If you don't agree with Abbey, even a little, before picking up the book, he can come off pompous and self-possessed. But if you can look beyond the petty frailties of his personality (there's a reason it was easy for him to be away from people for such long periods of time), the man gives voice to a wilderness crying out to be saved. He speaks to this exact issue: Is visiting the national parks, America's best idea, the right of every tax-paying American? Or is it the right of every tax-paying American who is willing and able to work a little to see it?
Rip out the swimming pools. Cordon off a couple of valley campgrounds and allow the vegetation to return. Pull rafters from the river. This is the only earth we are given and, unless you believe we're in The End Times, our combined generations are only two of the hundreds to come, and I want there to be something green, living, and untainted left for them to see.
The foreword to Desert Solitaire is one of the most compelling treatises to national park conservancy I've ever read, and it was published in 1968. It ends this way:
Do not jump into your automobile next June and rush out to the canyon country hoping to see some of that which I have attempted to evoke in these pages. In the first place you can't see anything from a car; you've got to get out of the goddamned contraption and walk, better yet crawl, on hands and knees, over the sandstone and through the thornbush and cactus. When traces of blood begin to mark your trail you'll see something, maybe. Probably not. In the second place most of what I write about in this book is already gone or going under fast. This is not a travel guide but an elegy. A memorial. You're holding a tombstone in your hands. A bloody rock. Don't drop it on your foot-throw it at something big and glassy. What do you have to lose?

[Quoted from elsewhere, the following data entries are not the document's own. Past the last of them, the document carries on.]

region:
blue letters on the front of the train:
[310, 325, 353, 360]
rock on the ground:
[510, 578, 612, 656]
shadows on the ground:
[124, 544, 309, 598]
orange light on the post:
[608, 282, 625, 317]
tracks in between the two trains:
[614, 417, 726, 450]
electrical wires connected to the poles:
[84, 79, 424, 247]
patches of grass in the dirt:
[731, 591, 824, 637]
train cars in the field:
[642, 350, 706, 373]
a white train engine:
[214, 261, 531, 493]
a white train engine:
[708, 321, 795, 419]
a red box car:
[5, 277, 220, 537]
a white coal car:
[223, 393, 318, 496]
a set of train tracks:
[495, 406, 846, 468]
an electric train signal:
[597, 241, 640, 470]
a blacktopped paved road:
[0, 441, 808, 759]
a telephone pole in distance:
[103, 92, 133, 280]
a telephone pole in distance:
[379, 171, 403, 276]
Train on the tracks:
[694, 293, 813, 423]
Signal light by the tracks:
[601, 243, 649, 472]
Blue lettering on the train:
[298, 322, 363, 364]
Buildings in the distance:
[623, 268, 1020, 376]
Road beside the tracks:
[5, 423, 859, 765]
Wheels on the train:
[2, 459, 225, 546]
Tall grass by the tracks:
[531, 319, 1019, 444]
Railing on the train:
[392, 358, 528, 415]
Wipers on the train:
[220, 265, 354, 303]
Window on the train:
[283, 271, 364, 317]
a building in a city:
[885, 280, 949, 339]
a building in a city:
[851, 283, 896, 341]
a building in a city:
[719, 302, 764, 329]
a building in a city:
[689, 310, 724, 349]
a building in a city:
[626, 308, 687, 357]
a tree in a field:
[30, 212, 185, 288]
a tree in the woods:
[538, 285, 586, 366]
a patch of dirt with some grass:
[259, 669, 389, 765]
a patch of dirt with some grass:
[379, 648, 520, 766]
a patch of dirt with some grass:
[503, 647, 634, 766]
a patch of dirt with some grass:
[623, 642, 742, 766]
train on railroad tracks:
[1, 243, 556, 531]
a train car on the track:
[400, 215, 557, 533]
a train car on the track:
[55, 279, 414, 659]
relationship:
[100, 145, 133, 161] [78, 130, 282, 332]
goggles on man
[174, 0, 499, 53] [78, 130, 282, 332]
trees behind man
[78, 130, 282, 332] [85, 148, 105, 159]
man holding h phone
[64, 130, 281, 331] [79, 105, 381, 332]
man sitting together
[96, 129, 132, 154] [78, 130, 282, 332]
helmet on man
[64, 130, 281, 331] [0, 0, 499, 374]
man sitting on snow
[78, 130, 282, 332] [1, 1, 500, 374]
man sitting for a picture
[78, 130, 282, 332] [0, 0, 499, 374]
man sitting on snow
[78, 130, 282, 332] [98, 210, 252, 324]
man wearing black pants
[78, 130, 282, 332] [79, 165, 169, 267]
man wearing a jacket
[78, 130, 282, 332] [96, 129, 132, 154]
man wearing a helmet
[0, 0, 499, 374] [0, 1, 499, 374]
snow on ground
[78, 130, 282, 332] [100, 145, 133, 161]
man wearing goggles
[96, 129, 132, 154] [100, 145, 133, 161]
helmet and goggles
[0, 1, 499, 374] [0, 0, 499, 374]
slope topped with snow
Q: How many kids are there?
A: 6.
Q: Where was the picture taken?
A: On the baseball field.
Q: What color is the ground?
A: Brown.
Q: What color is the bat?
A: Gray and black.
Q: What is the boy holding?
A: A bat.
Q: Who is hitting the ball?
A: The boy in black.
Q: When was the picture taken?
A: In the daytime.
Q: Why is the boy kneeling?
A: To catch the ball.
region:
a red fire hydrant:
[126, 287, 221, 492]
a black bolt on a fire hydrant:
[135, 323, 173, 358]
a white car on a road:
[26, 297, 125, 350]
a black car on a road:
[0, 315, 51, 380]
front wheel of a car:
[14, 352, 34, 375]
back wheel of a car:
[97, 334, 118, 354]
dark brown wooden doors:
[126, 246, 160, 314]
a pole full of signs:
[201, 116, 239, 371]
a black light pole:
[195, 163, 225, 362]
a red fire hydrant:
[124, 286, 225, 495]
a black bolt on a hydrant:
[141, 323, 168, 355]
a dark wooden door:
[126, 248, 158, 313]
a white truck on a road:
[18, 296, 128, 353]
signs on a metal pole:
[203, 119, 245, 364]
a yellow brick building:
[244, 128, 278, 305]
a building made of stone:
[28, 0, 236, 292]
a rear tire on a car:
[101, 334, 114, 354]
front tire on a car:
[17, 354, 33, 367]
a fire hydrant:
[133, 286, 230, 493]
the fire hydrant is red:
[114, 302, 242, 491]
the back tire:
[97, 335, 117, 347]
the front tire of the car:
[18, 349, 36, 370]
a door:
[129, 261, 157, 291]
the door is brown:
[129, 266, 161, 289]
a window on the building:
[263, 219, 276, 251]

Jonathan and I want to be able to access every corner of Yosemite, but we're also willing to do what it takes to make that happen, even if it means leaving behind the car. Even if it means walking from the park entrance to the valley. Even if it means sleeping on the ground. Even if it means packing out our own trash. Even if it means forgoing campfires and s'mores. Even if it means no cell reception or email. In fact, if we're honest, that's what we want America's national parks to be there for. Escape. The old fashioned way. Back when Yosemite Valley absolutely was wilderness.